Biden Hosts Iraqi Leader After Iran’s Attack on Israel Throws Mideast Into Greater Uncertainty

President Joe Biden, right, meets with Iraq’s Prime Minister Shia al-Sudani in the Oval Office of the White House, Monday, April 15, 2024, in Washington. (AP Photo/Alex Brandon)

WASHINGTON (AP) — President Joe Biden on Monday hosted Iraq’s leader at the White House as his administration worked to prevent an escalation in Mideast hostilities following Iran’s weekend aerial assault on Israel.

Iraqi Prime Minister Mohammed Shia al-Sudani was visiting for talks intended to focus primarily on U.S.-Iraq relations, which had been scheduled well before the Iranian strikes.
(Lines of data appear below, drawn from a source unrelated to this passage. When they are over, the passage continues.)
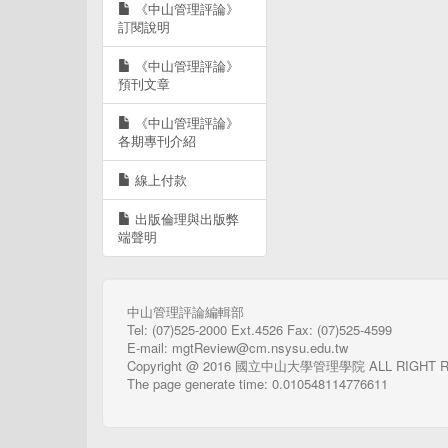
《中山管理評論》
訂閱說明
《中山管理評論》
預刊文章
《中山管理評論》
各期專刊介紹
線上付款
出版倫理與出版弊
端聲明
中山管理評論編輯部
Tel: (07)525-2000 Ext.4526 Fax: (07)525-4599
E-mail: mgtReview@cm.nsysu.edu.tw
Copyright @ 2016 國立中山大學管理學院 ALL RIGHT 
The page generate time: 0.010548114776611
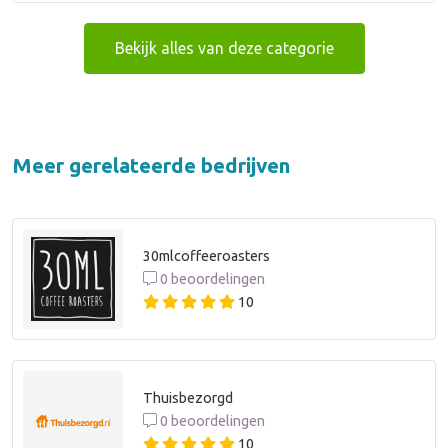
Bekijk alles van deze categorie
Meer gerelateerde bedrijven
30mlcoffeeroasters
0 beoordelingen
10
Thuisbezorgd
0 beoordelingen
10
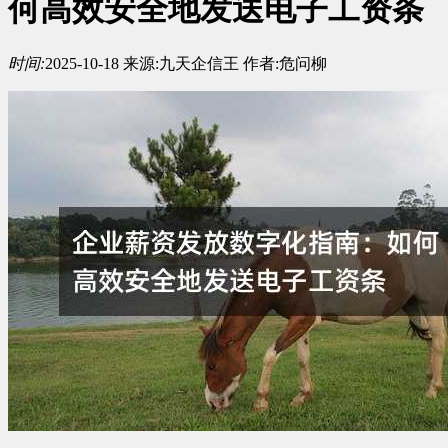
何高效安全地发送电子工资条
时间:
2025-10-18
来源:
九天企信王
作者:
危问柳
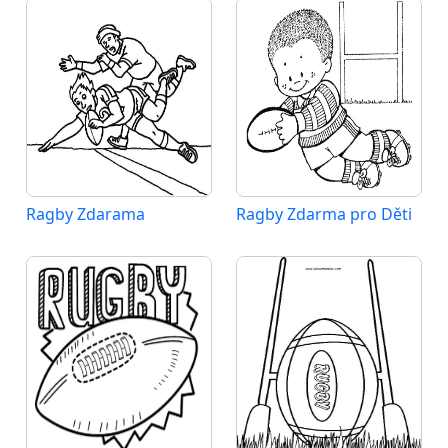
Ragby Zdarama
Ragby Zdarma pro Děti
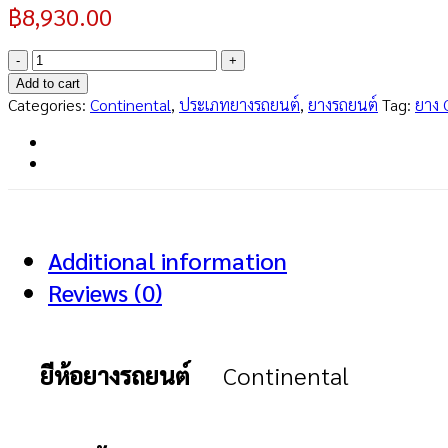
฿
8,930.00
SportContact
5
Add to cart
SUV
Categories:
Continental
,
ประเภทยางรถยนต์
,
ยางรถยนต์
Tag:
ยาง 
255/55R18
quantity
Additional information
Reviews (0)
ยีห้อยางรถยนต์
Continental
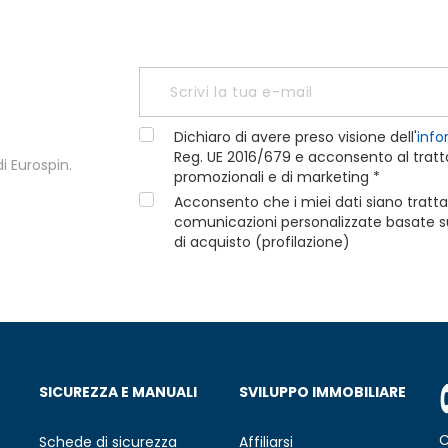
Dichiaro di avere preso visione dell'
info
Reg. UE 2016/679 e acconsento al tratta
i Eurospin.
promozionali e di marketing *
Acconsento che i miei dati siano tratta
comunicazioni personalizzate basate sui
di acquisto (profilazione)
SICUREZZA E MANUALI
SVILUPPO IMMOBILIARE
C
Schede di sicurezza
Affiliarsi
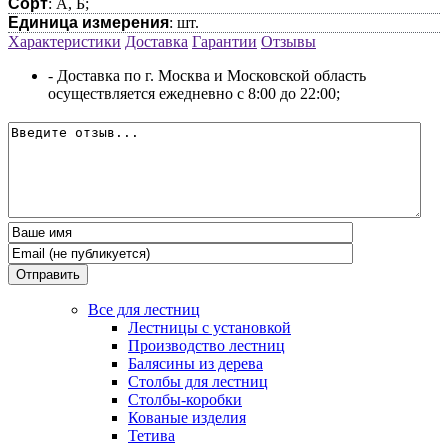
Сорт
: А, Б;
Единица измерения
: шт.
Характеристики
Доставка
Гарантии
Отзывы
- Доставка по г. Москва и Московской область
осуществляется ежедневно с 8:00 до 22:00;
Отправить
Все для лестниц
Лестницы с установкой
Производство лестниц
Балясины из дерева
Столбы для лестниц
Столбы-коробки
Кованые изделия
Тетива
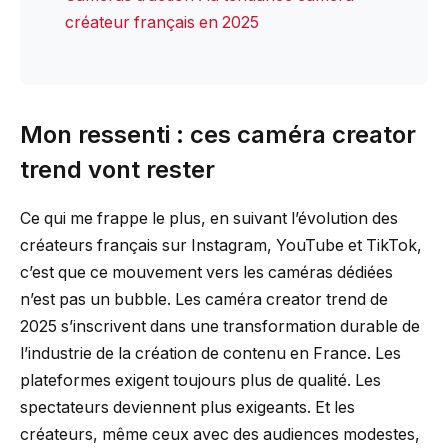
créateur français en 2025
Mon ressenti : ces caméra creator
trend vont rester
Ce qui me frappe le plus, en suivant l’évolution des
créateurs français sur Instagram, YouTube et TikTok,
c’est que ce mouvement vers les caméras dédiées
n’est pas un bubble. Les caméra creator trend de
2025 s’inscrivent dans une transformation durable de
l’industrie de la création de contenu en France. Les
plateformes exigent toujours plus de qualité. Les
spectateurs deviennent plus exigeants. Et les
créateurs, même ceux avec des audiences modestes,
But Saturday’s drone and missile launches, including some that overflew Iraqi airspace and others that were launched from Iraq by Iran-backed groups, have underscored the delicate relationship between Washington and Baghdad.
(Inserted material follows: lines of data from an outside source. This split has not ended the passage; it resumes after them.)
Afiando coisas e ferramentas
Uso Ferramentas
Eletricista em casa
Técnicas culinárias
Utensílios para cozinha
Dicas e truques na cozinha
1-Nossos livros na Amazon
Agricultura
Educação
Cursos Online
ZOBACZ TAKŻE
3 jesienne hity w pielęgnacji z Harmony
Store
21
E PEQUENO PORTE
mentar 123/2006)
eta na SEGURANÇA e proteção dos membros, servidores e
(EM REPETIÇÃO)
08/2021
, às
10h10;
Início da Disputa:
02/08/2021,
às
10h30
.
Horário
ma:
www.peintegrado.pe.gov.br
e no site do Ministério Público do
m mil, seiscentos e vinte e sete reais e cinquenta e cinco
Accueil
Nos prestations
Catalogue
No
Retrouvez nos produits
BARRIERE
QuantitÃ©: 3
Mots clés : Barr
The sharp increase in regional tensions over Israel’s war in Gaza and the weekend developments have raised further questions about the viability of the two-decade American military presence in Iraq. However, a U.S. Patriot battery in Irbil, Iraq, did shoot down at least one Iranian ballistic missile, according to American officials, one of dozens of missiles and drones destroyed by U.S. forces alongside Israeli efforts to defeat the attack.
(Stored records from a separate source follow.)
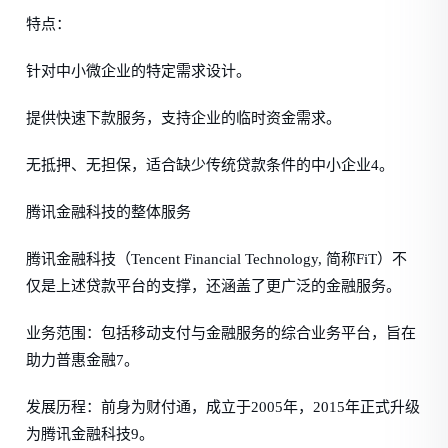
特点：
针对中小微企业的特定需求设计。
提供快速下款服务，支持企业的临时资金需求。
无抵押、无担保，适合缺少传统贷款条件的中小企业4。
腾讯金融科技的整体服务
腾讯金融科技（Tencent Financial Technology, 简称FiT）不
仅是上述贷款平台的支撑，还涵盖了更广泛的金融服务。
业务范围：包括移动支付与金融服务的综合业务平台，旨在
助力普惠金融7。
发展历程：前身为财付通，成立于2005年，2015年正式升级
为腾讯金融科技9。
Speaking at the start of the meeting in the Oval Office, Biden reinforced that the U.S. remains “committed to Israel’s security.

“Our partnership is pivotal for our nations, the Middle East and the world,” Biden told al-Sudani, as the Iraqi leader noted the discussion comes at a “sensitive time.”

Israel’s government has pledged to respond to Iran’s largely foiled attack, but U.S. National Security Council spokesman John Kirby declined to say whether the U.S. had been or expects to be briefed on Israeli plans. “We will let the Israelis speak to that,” he told reporters Monday. The U.S. has already ruled out being party to a direct strike on Iran.

“We are not involved in their decision-making process about a potential response,” Kirby added.

In an effort to restrain the Israeli reaction, the U.S. was publicly lauding Israel’s strength in fending off the Iranian attack, suggesting that the defense itself helped assert its military supremacy in the region.

“Israel today is in a far stronger strategic position than it was only a few days ago,” Kirby told reporters, echoing comments made by Biden to Israeli Prime Minister Binyamin Netanyahu late Saturday.

“Iran’s vaunted missile program, something it has used to threaten Israel and the region, proved to be far less effective,” Kirby said. “Israel’s defenses, on the other hand, proved even better than many had thought, and Israel’s defense was strengthened by a coalition of countries led by the United States and working together.”

Meeting with Iraqi Deputy Prime Minister Muhammad Ali Tamim before Biden’s session with al-Sudani, Secretary of State Antony Blinken said the U.S. was urging all parties to avoid escalation.

“In the 36 hours since, we have been coordinating a diplomatic response to seek to prevent escalation,” he said. “Strength and wisdom need to be different sides of the same coin.”

Tamim said the Iraqi government was equally concerned.

“The Middle East today is living in exceptional circumstances that have repercussions on our nations, and we hope escalations and tensions in the area will end,” he said.

Complicating matters, Iranian proxies have initiated attacks against U.S. interests throughout the region from inside Iraq. Those ongoing strikes have made U.S.-Iraq discussions about regional stability and future U.S. troop deployments all the more critical.

Monday’s talks were also focusing on economic, trade and energy issues that have become a major priority for Iraq’s government. Biden praised al-Sudani for strengthening Iraq’s economy.